EXERCISE SET
A. In the passage on the Kuusysi football club, who designed the club's current logo, and for which season?
B. Reproduce the passage on the Kuusysi football club word for word, from "The debts of the club" up to and including "Reipas in Kakkonen.".

TEXT UNDER STUDY
After this season, manager Muurinen left the club, even though he had a year left of his contract. Jorma Kallio took his place. This move was dictated by financial reasons, and at the same time many of the players either ended their careers or transferred to other clubs. These players were replaced by young players from the club's own ranks. The most important of these young hopefuls were Marko Tuomela and Antti Pohja. Tuomela had already played in the men's team before.

For the 1994 season Kuusysi acquired its first Brazilian players. The team lacked a clear direction, and e.g. for goalkeeping the club tried three different players, of whom Mikko Kavén finally turned out to be the best choice. At the end of the season, the club was ninth in the league. The following season was the last one for the club in top-flight football. The foreign players were often injured, and when the club found itself lower and lower in the league table, they decided to acquire more new players. These acquisitions were done despite the grim financial situation, and altogether 33 players represented the club during this season. Relegation was a fact after a 1–0 defeat at the hands of Rovaniemen Palloseura in October. During the 1996 season the club played in Ykkönen, in its northern section. The club aimed to return to top flight, but in the end they found themselves in the third place in their section.

The debts of the club now had risen to one million Finnish Marks, and also local rivals Reipas, likewise now relegated to Ykkönen, was in financial difficulties, and they had no way of achieving promotion back to top flight. There had already earlier in the decade been suggestions about a merger of these two clubs. Now this proposition was reconsidered. FC Lahti was suggestion for a new name, and at the same time it was considered that Kuusysi and Reipas would concentrate in youth work, and it was also suggested that FC Lahti would pay the debts of these two clubs according to a certain timetable. Kuusysi was the first to accept these suggestions, but it took longer for Reipas to be persuaded. Finally in November 1996, FC Lahti was officially founded. The new club was given Kuusysi's place in Ykkönen, and FC Pallo-Lahti took the place of Reipas in Kakkonen.

=== Return to men's competitions ===
The Lahti club FC City Stars became part of the Kuusysi organisation in the autumn of 2006 (see Other teams) and it played in Kakkonen during the seasons 2007–2008 and in 2010.

In the 2011 season Kuusysi returned to men's competitions with its own name and colours, taking the place of the City Stars in Kakkonen.

== The club ==

=== Colours and logos ===
When Lahden Pallo-Miehet was founded, the official colours were black shorts and an orange jersey, with a black horizontal stripe. When the club's name was changed to Upon Pallo, the colours also were changed. The new colours were blue and white. In the 1990s the club also used yellow jerseys and blue shorts. During the last season in top flight, the team had black shorts. The current logo was designed for the 1971 season by Tuulo Lehtinen.

LISTED ENTRIES
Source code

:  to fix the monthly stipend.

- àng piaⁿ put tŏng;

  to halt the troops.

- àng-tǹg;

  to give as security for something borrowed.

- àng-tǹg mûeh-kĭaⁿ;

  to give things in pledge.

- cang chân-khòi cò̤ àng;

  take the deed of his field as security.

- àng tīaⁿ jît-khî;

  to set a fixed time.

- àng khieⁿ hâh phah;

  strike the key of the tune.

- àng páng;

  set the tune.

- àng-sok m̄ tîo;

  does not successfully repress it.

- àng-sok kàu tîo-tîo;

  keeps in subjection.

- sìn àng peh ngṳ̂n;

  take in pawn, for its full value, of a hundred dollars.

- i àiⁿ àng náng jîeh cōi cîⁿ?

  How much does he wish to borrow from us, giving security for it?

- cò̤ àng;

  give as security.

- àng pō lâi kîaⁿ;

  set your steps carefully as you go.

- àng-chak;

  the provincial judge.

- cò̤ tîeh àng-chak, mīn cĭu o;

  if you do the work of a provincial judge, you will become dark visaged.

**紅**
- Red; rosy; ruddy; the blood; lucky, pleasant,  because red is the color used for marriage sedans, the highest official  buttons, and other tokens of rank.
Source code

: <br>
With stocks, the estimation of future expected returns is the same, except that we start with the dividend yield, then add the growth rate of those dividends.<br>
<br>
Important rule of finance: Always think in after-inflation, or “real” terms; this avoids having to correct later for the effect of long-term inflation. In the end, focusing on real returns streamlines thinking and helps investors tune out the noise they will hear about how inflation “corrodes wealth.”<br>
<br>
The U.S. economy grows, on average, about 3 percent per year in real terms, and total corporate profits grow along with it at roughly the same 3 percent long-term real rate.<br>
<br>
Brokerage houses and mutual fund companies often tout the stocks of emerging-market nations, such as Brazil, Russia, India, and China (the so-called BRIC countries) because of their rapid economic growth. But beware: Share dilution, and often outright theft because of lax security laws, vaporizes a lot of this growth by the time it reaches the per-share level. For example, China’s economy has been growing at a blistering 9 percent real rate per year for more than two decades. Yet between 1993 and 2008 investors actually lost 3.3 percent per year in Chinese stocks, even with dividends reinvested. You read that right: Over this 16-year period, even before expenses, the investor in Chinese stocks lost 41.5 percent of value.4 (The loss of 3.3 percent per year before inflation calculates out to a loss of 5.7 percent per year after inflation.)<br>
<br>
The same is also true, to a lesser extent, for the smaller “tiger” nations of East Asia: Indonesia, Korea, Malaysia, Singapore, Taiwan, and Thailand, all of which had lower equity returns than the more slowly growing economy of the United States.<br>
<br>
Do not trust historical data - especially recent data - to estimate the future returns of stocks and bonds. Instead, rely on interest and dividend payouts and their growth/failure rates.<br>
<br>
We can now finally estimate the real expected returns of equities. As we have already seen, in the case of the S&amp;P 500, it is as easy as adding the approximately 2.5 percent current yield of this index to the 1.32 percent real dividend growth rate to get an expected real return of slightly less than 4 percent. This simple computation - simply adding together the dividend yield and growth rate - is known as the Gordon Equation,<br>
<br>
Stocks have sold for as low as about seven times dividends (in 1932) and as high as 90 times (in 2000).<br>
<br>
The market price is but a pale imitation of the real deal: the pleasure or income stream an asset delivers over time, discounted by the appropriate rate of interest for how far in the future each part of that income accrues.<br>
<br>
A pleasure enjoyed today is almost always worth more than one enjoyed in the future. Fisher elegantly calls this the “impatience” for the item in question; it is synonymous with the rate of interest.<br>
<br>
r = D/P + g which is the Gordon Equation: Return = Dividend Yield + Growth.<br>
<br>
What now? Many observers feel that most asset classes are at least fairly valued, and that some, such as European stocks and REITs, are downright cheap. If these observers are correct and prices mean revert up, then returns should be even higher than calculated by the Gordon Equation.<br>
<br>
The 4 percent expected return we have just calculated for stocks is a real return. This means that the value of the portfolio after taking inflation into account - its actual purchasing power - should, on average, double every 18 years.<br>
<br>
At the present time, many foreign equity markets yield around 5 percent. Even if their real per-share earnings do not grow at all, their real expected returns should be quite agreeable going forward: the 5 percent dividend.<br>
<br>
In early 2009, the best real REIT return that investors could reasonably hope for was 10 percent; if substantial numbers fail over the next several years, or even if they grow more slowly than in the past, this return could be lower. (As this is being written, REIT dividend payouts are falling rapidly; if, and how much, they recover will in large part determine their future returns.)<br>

ANSWERS PROVIDED
A. Tuulo Lehtinen designed it for the 1971 season.

B.
The debts of the club now had risen to one million Finnish Marks, and also local rivals Reipas, likewise now relegated to Ykkönen, was in financial difficulties, and they had no way of achieving promotion back to top flight. There had already earlier in the decade been suggestions about a merger of these two clubs. Now this proposition was reconsidered. FC Lahti was suggestion for a new name, and at the same time it was considered that Kuusysi and Reipas would concentrate in youth work, and it was also suggested that FC Lahti would pay the debts of these two clubs according to a certain timetable. Kuusysi was the first to accept these suggestions, but it took longer for Reipas to be persuaded. Finally in November 1996, FC Lahti was officially founded. The new club was given Kuusysi's place in Ykkönen, and FC Pallo-Lahti took the place of Reipas in Kakkonen.